La prueba de los credos
Un detalle interesante que menciona Lee Strobel es la existencia de los "credos orales". Antes de que se escribieran los Evangelios, los cristianos ya recitaban fórmulas o credos de fe.
1 Corintios 15:3-7: Este pasaje contiene un credo que los historiadores (incluyendo no creyentes) datan entre 2 y 5 años después de la crucifixión.
Importancia: Este corto intervalo de tiempo elimina cualquier posibilidad de que la historia de la resurrección fuera una leyenda que se desarrolló lentamente durante décadas. La afirmación de que Jesús murió y resucitó estaba allí desde el principio.
El criterio de la "Dificultad" o "Vergüenza"
Si los discípulos hubieran querido inventar un mito convincente para la época, no habrían incluido detalles que los dejaran mal parados:
Las primeras testigos de la resurrección fueron mujeres, cuyo testimonio no tenía validez legal en la corte judía del siglo I. Si fuera un mito inventado, habrían puesto a Pedro o a Juan como los primeros testigos para ganar credibilidad.
El hecho de que el Mesías muriera en una cruz —un símbolo de maldición para los judíos y de locura para los romanos— es algo que nadie habría inventado para fundar una religión, a menos que realmente hubiera sucedido.
El testimonio de quienes no eran cristianos
La historia de Jesús no depende solo de la Biblia. Historiadores seculares de la antigüedad, que no tenían ningún interés en promover el cristianismo, confirmaron los datos esenciales:
Flavio Josefo (historiador judío) menciona la ejecución de Jesús y el impacto de sus seguidores.
Tácito (historiador romano) confirma que "Cristo" sufrió la pena máxima bajo Poncio Pilato durante el reinado de Tiberio.
Plinio el Joven documenta cómo los primeros cristianos lo adoraban como a un Dios apenas unas décadas después de su muerte.
La historia frente al mito
Al evaluar la evidencia, queda claro que la teoría que intenta reducir a Jesús a una simple copia de deidades paganas no sobrevive a un examen histórico riguroso. Mientras que los mitos de Osiris, Tammuz o Mithras pertenecen al ámbito del simbolismo poético y los ciclos naturales, el relato del Nuevo Testamento se inserta de manera deliberada y comprobable en la historia humana.

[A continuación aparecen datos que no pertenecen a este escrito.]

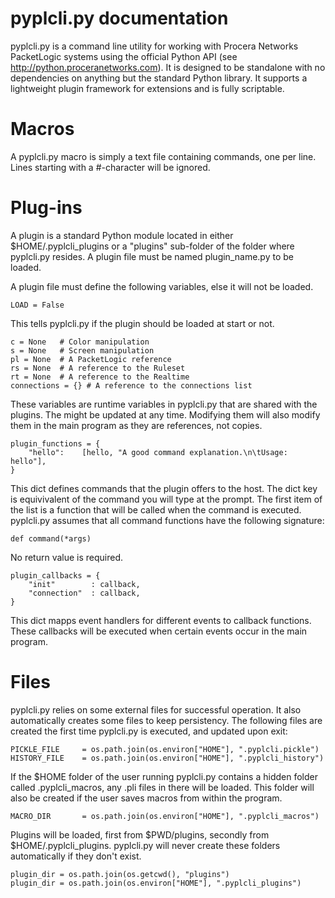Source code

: # pyplcli.py documentation

pyplcli.py is a command line utility for working with Procera Networks PacketLogic systems using the official Python API (see http://python.proceranetworks.com). It is designed to be standalone with no dependencies on anything but the standard Python library. It supports a lightweight plugin framework for extensions and is fully scriptable.

# Macros
A pyplcli.py macro is simply a text file containing commands, one per line. Lines starting with a #-character will be ignored.

# Plug-ins
A plugin is a standard Python module located in either $HOME/.pyplcli\_plugins or a "plugins" sub-folder of the folder where pyplcli.py resides. A plugin file must be named plugin\_name.py to be loaded. 

A plugin file must define the following variables, else it will not be loaded.

    LOAD = False
    
This tells pyplcli.py if the plugin should be loaded at start or not.

    c = None   # Color manipulation
    s = None   # Screen manipulation
    pl = None  # A PacketLogic reference
    rs = None  # A reference to the Ruleset
    rt = None  # A reference to the Realtime
    connections = {} # A reference to the connections list

These variables are runtime variables in pyplcli.py that are shared with the plugins. The might be updated at any time. Modifying them will also modify them in the main program as they are references, not copies.
    
    plugin_functions = {
        "hello":    [hello, "A good command explanation.\n\tUsage: hello"],
    }
    
This dict defines commands that the plugin offers to the host. The dict key is equivivalent of the command you will type at the prompt. The first item of the list is a function that will be called when the command is executed. pyplcli.py assumes that all command functions have the following signature:

    def command(*args)
    
No return value is required.

    plugin_callbacks = {
        "init"        : callback,
        "connection"  : callback,
    }
    
This dict mapps event handlers for different events to callback functions. These callbacks will be executed when certain events occur in the main program.

# Files
pyplcli.py relies on some external files for successful operation. It also automatically creates some files to keep persistency. The following files are created the first time pyplcli.py is executed, and updated upon exit:

    PICKLE_FILE     = os.path.join(os.environ["HOME"], ".pyplcli.pickle")
    HISTORY_FILE    = os.path.join(os.environ["HOME"], ".pyplcli_history")
    
If the $HOME folder of the user running pyplcli.py contains a hidden folder called .pyplcli\_macros, any .pli files in there will be loaded. This folder will also be created if the user saves macros from within the program.

    MACRO_DIR       = os.path.join(os.environ["HOME"], ".pyplcli_macros")
    
Plugins will be loaded, first from $PWD/plugins, secondly from $HOME/.pyplcli\_plugins. pyplcli.py will never create these folders automatically if they don't exist.

    plugin_dir = os.path.join(os.getcwd(), "plugins")
    plugin_dir = os.path.join(os.environ["HOME"], ".pyplcli_plugins")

En última instancia, el cristianismo no invita a una fe ciega ni mucho menos en mitos, sino a una respuesta razonada ante eventos ocurridos en momentos específicos y evidentes y podemos comcluir que en el siglo I, ocurrió algo tan extraordinario que ninguna categoría mitológica previa puede explicarlo. El Domingo de Resurrección, por tanto, no celebra el renacer de la primavera, sino la victoria documentada de Jesús, el Cristo sobre la muerte.